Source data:

%%

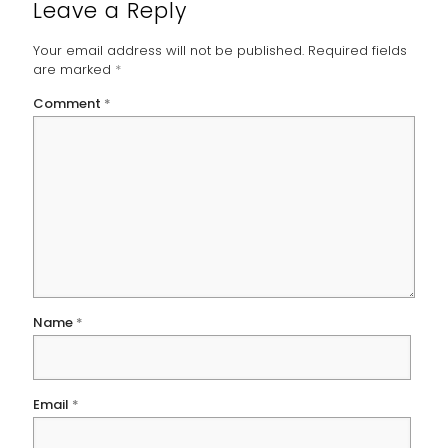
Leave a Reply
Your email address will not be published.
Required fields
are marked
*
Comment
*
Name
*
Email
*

%%

### Your goal
Without the pictures, print all of the records exactly.

### Solution to the problem
Leave a Reply
Your email address will not be published.
Required fields
are marked
*
Comment
*
Name
*
Email
*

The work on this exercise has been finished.